While Transnet has been making impressive strides across the continent, the Passenger Rail Agency of South Africa (PRASA) has not been doing quite so well, with the notorious purchase from a Spanish manufacturer—at a cost of R600 million, and despite the warnings of PRASA’s own engineers—of the Afro 4000 locomotives deemed by the Railway Safety Regulator (RSR) to be “at times too high” for South Africa’s operating conditions.

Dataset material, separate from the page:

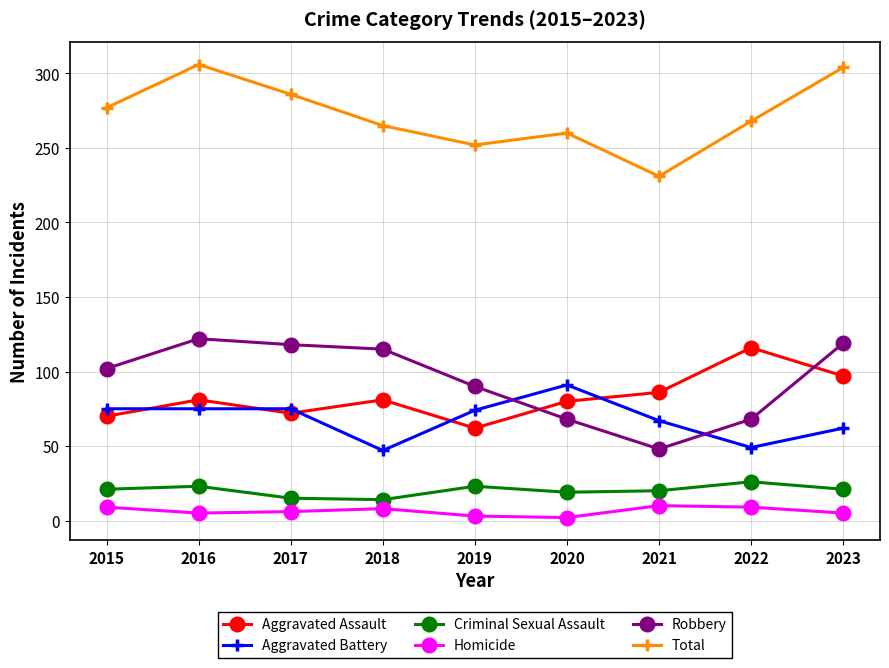

The Aggravated Battery series shows 125 at 2016. True or false?

False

In August 2015, a train hauled by an Afro 4000 locomotive, travelling from Johannesburg to Cape Town, derailed on its way through Kimberley, in the Northern Cape.In an effort to render the locomotives serviceable, PRASA has tried to lower them. Transport Minister, Joe Maswanganyi recently inspected the locomotives at PRASA’s Braamfontein depot. The Minister, whose mandate is to deliver efficient, reliable and safe trains to the South African public, said that both PRASA and the RSR assured him that the challenges can be resolved, adding that “as the Minister of Transport, what I am interested in is that the sooner the issues get resolved and people get transported, the better. There is a huge demand from the South African public that they want the trains to get onto the tracks as soon as possible.“Somehow, we’ve been failing them with the delays and shortage of trains, more especially in the Western Cape where passengers end up vandalising our trains, which we discourage in the strongest terms. The sooner the challenges are resolved, the sooner we see the trains transporting our people,” he said. Ten of the Afro 4000 locomotives were intended for use on commuter runs from Port Elizabeth and East London in the Eastern Cape, where PRASA had been forced to hire diesel-electric locomotives from Transnet Freight Rail, with the rest allocated to six Shosholoza Meyl intercity passenger routes.

Disastrous management has caused PRASA’s mainline passenger service to be characterised by late departures and arrivals, cancellation of trains without notice, passengers being left stranded by breakdowns, poor maintenance of rolling stock, and onboard service that is lax at best. Shosholoza Meyl mainline passenger services dwindled from three million a year in 2009/10 to less than one million in 2014; the number of trains operated annually dropped from 6 000 to 3 000.PRASA is also credited with helping Cape Town claim the place of the most-congested city in South Africa, as commuters abandon the once-reliable passenger rail service and take their chances on the streets. However, the congestion may be alleviated in future, according to the website Future Cape Town.“Transport for Cape Town (TCT) and the Passenger Rail Agency of South Africa (PRASA) have signed a memorandum of action that will assist the city in addressing an investment strategy aimed at integrating all modes of public transport in the city. One of the infrastructure investment projects that have been prioritised is the new Blue Downs rail line to be built from Nolungile to Kuils River stations, to be operational by 2020. The proposed design for Blue Downs is a two track 11.5km line, which will affect about 50 000 commuters. It also coincides with the National Treasury’s allocation of more than R120 billion to invest in commuter rail networks operated by Metrorail,” said Future Cape Town.